Studios have, until recently, been cautious about opening up their catalogues to video downloading, allowing consumers to access films only through current online subscription, download-to-rent and download-to-own models. Fears of piracy have prevented Hollywood from taking a share of the internet pie while user-generated content sites such as YouTube and MySpace continue to grow.

But attitudes towards downloading films are changing as studios have seen the success of advertising-supported models. Last week, European DVD rental and movie download company launched an initiative in which 100,000 advertiser-sponsored features will be offered for customers to download for free for a limited period. The company will also launch downloads-to-burn of about 100 films in April, priced at $19.27 (£9.99) per film.

In the US, the bulk of free internet video comes from short-form content such as TV programmes, with major networks offering advertiser-sponsored video downloads on their official websites. When users log on to watch a programme, it is previewed with commercials, generating a share of profit for the major networks and TV studios.

A report from Adams Media Research and Screen Digest suggests that movie studios could take a substantial chunk of the downloading market and generate more than $2bn in download-to-own movies by 2011. The report found that following the launch of Apple's video iPod in 2005, downloads of TV programmes - available at $1.99 per episode - took $84m in 2006, while the online rental and purchase of feature films took just $29m in the same year.

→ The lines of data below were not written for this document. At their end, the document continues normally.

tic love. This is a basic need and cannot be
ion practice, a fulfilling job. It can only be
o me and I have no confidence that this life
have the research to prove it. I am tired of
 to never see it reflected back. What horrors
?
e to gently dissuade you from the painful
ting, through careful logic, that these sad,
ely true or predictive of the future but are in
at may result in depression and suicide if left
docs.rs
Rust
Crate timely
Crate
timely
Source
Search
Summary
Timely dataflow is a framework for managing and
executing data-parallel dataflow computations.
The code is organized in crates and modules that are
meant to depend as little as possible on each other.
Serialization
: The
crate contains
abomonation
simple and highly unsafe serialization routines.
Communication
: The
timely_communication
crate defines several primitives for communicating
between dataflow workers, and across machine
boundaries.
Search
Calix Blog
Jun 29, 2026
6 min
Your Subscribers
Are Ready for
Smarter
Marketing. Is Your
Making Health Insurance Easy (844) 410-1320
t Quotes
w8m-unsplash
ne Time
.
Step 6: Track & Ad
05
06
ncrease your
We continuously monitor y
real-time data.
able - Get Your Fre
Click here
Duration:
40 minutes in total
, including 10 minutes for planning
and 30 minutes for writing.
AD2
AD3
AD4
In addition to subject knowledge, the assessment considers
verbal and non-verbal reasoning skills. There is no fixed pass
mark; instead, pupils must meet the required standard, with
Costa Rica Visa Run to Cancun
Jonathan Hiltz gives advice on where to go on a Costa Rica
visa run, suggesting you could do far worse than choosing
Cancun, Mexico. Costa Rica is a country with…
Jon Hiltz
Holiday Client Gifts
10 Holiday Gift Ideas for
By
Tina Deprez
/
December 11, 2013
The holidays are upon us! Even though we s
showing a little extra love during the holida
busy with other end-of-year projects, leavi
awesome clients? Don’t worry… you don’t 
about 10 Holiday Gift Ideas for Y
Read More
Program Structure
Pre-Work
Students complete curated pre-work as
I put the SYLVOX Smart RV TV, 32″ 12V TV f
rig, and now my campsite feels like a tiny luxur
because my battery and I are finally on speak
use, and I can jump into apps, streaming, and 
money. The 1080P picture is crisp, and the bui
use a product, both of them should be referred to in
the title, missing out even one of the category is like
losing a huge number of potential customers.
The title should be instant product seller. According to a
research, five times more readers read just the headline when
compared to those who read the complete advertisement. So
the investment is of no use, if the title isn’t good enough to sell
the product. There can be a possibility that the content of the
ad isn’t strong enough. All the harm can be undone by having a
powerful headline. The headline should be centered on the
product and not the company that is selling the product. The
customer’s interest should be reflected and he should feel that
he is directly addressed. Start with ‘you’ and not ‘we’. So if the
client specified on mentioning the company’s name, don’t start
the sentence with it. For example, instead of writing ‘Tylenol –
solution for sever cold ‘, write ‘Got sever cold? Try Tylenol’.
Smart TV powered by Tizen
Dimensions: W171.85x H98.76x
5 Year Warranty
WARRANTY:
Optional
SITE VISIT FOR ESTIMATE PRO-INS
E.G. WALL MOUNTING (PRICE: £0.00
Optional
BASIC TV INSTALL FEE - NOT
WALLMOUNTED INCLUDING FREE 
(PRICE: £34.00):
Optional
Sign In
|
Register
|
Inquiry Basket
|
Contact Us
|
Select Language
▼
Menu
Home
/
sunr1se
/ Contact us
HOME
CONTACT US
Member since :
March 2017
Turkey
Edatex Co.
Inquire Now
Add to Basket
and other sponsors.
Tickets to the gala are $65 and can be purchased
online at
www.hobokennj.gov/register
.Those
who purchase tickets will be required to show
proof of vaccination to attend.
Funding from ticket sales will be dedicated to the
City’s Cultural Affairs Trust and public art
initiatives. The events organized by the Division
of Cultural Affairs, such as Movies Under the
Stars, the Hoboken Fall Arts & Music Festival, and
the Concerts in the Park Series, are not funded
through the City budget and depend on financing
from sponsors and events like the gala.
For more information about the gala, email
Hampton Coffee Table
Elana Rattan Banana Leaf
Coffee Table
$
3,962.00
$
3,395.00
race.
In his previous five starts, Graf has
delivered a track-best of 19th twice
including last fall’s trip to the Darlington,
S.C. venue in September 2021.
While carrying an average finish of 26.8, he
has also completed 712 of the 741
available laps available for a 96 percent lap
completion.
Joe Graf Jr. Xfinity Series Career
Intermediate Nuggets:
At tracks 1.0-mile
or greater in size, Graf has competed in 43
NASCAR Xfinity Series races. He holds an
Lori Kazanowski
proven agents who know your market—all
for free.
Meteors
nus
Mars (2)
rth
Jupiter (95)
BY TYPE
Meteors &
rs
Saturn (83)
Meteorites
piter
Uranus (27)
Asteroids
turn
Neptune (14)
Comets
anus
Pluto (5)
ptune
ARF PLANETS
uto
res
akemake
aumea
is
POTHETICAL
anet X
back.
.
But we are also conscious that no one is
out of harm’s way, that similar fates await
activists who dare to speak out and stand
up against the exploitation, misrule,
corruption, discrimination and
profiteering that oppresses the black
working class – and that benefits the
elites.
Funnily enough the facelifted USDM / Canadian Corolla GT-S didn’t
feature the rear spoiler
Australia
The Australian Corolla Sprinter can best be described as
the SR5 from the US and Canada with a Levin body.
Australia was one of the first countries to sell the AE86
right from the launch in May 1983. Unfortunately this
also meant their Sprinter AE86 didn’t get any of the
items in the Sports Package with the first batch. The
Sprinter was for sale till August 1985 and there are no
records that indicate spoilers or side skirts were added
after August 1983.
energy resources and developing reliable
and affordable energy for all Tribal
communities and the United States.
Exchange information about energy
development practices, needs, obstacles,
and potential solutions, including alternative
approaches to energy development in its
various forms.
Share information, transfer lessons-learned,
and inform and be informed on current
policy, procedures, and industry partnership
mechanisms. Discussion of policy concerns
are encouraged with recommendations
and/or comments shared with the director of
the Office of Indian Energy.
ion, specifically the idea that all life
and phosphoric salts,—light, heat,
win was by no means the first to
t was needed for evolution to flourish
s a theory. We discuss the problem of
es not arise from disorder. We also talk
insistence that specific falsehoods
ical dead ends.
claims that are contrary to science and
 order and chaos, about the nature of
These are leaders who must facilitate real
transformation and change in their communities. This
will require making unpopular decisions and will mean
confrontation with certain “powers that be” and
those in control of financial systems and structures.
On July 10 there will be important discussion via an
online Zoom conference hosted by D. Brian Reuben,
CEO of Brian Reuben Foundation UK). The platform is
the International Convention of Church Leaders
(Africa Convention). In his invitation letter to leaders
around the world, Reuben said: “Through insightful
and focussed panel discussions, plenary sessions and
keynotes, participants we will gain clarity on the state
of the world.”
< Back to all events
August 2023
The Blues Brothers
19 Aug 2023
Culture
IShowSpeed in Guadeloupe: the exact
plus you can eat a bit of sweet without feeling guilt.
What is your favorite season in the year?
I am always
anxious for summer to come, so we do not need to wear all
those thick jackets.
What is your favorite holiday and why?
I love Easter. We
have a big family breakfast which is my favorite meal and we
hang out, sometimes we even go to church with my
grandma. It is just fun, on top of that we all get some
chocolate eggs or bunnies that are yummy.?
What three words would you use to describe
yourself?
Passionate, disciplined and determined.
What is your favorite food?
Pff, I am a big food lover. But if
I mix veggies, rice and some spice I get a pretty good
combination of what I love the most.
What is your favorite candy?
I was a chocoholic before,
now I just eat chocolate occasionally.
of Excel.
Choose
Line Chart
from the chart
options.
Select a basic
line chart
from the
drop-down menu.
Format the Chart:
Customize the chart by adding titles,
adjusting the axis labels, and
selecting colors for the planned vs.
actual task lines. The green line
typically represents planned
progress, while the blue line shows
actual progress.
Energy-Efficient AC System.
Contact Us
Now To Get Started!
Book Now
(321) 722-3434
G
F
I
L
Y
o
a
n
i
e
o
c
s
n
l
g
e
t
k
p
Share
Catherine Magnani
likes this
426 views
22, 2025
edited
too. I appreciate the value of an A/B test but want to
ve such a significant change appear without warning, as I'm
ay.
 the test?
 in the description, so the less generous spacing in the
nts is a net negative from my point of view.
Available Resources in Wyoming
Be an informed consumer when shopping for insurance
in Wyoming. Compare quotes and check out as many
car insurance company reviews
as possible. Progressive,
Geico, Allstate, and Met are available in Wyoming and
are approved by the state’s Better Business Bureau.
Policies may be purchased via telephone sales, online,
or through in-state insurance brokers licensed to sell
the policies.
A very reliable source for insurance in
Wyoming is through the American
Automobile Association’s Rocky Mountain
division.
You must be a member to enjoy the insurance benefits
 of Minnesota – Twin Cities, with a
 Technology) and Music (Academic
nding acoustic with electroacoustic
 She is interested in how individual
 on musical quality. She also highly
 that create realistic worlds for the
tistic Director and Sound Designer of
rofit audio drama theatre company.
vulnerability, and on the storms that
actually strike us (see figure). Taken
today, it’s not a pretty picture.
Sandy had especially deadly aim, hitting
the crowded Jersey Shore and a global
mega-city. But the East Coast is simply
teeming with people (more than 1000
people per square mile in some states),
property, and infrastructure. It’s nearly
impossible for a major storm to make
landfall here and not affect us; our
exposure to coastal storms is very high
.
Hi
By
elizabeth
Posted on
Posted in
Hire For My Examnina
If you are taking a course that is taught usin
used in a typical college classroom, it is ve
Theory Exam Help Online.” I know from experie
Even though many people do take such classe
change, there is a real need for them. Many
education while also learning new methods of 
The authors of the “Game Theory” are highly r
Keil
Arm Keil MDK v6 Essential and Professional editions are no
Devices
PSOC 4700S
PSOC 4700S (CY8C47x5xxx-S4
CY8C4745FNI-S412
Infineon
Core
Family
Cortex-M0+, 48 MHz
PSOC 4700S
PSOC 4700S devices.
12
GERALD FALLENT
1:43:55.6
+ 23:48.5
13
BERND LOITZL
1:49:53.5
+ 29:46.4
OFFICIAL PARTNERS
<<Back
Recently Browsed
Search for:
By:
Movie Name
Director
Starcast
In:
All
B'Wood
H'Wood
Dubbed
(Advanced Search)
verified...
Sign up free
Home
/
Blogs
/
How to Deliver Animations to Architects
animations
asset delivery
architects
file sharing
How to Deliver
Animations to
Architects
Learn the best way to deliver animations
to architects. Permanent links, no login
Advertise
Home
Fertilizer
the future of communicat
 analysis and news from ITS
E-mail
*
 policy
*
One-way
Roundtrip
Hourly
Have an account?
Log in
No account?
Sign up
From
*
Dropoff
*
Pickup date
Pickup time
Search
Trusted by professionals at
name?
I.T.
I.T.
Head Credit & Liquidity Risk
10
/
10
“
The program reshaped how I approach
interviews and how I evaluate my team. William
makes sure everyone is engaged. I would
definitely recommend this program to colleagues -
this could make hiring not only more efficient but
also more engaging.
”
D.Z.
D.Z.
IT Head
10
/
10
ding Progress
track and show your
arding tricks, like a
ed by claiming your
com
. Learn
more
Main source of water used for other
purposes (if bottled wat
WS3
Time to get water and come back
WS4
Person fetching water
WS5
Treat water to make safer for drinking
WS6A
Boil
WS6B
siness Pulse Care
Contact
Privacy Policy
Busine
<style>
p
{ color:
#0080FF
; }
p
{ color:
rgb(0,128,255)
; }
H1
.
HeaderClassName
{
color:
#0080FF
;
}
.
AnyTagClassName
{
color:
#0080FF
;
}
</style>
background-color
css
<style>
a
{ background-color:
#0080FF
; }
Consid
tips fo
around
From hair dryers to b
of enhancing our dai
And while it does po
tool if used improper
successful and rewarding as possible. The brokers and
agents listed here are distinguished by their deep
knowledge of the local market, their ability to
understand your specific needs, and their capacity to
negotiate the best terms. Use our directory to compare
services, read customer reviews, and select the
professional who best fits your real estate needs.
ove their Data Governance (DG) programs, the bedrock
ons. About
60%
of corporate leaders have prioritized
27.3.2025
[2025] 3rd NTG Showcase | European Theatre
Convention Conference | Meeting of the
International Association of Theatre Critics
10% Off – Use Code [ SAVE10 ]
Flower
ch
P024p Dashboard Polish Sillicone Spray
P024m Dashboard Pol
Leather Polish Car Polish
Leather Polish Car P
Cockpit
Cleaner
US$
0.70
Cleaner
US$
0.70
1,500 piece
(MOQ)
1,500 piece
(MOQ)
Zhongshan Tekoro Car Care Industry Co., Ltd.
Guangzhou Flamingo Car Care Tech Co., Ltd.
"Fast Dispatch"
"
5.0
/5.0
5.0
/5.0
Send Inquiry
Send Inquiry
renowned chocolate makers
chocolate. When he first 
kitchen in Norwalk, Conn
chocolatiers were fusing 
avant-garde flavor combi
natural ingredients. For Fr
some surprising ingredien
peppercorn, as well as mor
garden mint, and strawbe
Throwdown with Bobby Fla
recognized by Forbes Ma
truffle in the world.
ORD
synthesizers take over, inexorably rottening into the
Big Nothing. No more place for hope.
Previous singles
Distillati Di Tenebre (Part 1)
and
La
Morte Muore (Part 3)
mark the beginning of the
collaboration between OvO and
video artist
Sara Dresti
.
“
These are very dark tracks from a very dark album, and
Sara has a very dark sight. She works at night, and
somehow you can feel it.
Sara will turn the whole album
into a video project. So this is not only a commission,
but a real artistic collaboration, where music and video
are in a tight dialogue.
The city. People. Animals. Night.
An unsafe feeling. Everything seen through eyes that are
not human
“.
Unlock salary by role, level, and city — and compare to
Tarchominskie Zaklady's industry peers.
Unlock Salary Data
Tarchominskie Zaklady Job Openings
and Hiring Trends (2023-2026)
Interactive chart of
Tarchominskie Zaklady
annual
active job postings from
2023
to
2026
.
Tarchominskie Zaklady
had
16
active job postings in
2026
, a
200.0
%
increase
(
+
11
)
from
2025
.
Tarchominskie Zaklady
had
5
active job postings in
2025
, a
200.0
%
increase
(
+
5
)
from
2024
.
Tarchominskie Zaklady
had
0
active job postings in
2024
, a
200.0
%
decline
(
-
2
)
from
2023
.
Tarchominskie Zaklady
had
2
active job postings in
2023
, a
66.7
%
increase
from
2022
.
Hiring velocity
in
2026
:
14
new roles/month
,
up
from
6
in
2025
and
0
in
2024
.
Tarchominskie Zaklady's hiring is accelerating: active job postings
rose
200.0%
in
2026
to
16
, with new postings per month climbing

However, it suggests this latter figure is low due to the current lack of technology to transmit downloads onto a television. In addition, download-to-burn has yet to be wholly supported by the major studios.

Screen Digest research analyst of broadband and digital media, James Garlick, says: "Many major studios are waiting for a CSS-based format - an encryption protocol currently used in manufactured DVDs - to be integrated into a consumer-burn solution. This will mean special equipment will be needed to download the videos and this isn't expected until later this year."